**What is needed**
Which lines of the entries contain the string "revisar"? Copy each of them.

Page images and extracted text
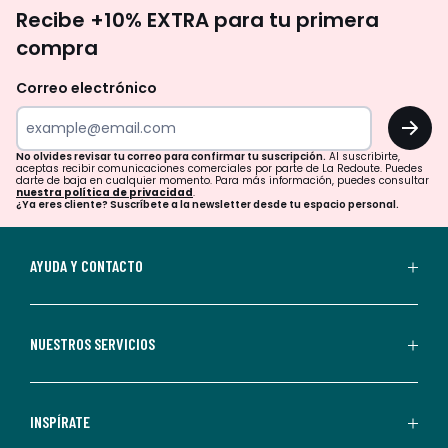
No
Recibe +10% EXTRA para tu primera
te
compra
olvides
revisar
Correo electrónico
tu
OK
correo
para
No olvides revisar tu correo para confirmar tu suscripción.
Al suscribirte,
aceptas recibir comunicaciones comerciales por parte de La Redoute. Puedes
confirmar
darte de baja en cualquier momento. Para más información, puedes consultar
nuestra política de privacidad
.
tu
¿Ya eres cliente? Suscríbete a la newsletter desde tu espacio personal.
suscripción.
Al
AYUDA Y CONTACTO
suscribirte,
aceptas
recibir
NUESTROS SERVICIOS
comunicaciones
comerciales
personalizadas
INSPÍRATE
por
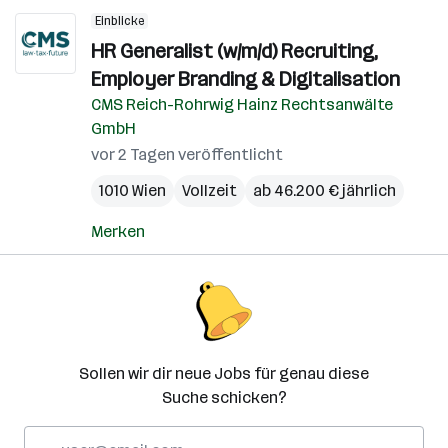
Einblicke
HR Generalist (w/m/d) Recruiting,
Employer Branding & Digitalisation
CMS Reich-Rohrwig Hainz Rechtsanwälte
GmbH
vor 2 Tagen veröffentlicht
1010 Wien
Vollzeit
ab 46.200 € jährlich
Merken
Sollen wir dir neue Jobs für genau diese
Suche schicken?
E-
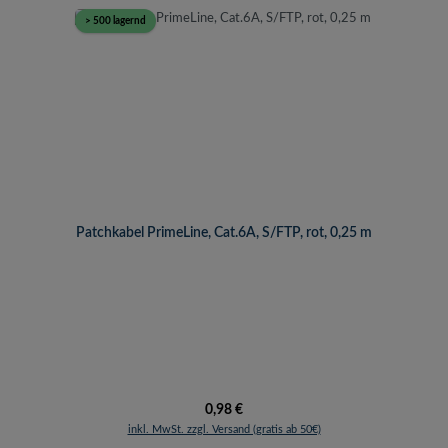
> 500 lagernd
Patchkabel PrimeLine, Cat.6A, S/FTP, rot, 0,25 m
Regulärer Preis:
0,98 €
inkl. MwSt. zzgl. Versand (gratis ab 50€)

**Problem solution**
revisar
No olvides revisar tu correo para confirmar tu suscripción.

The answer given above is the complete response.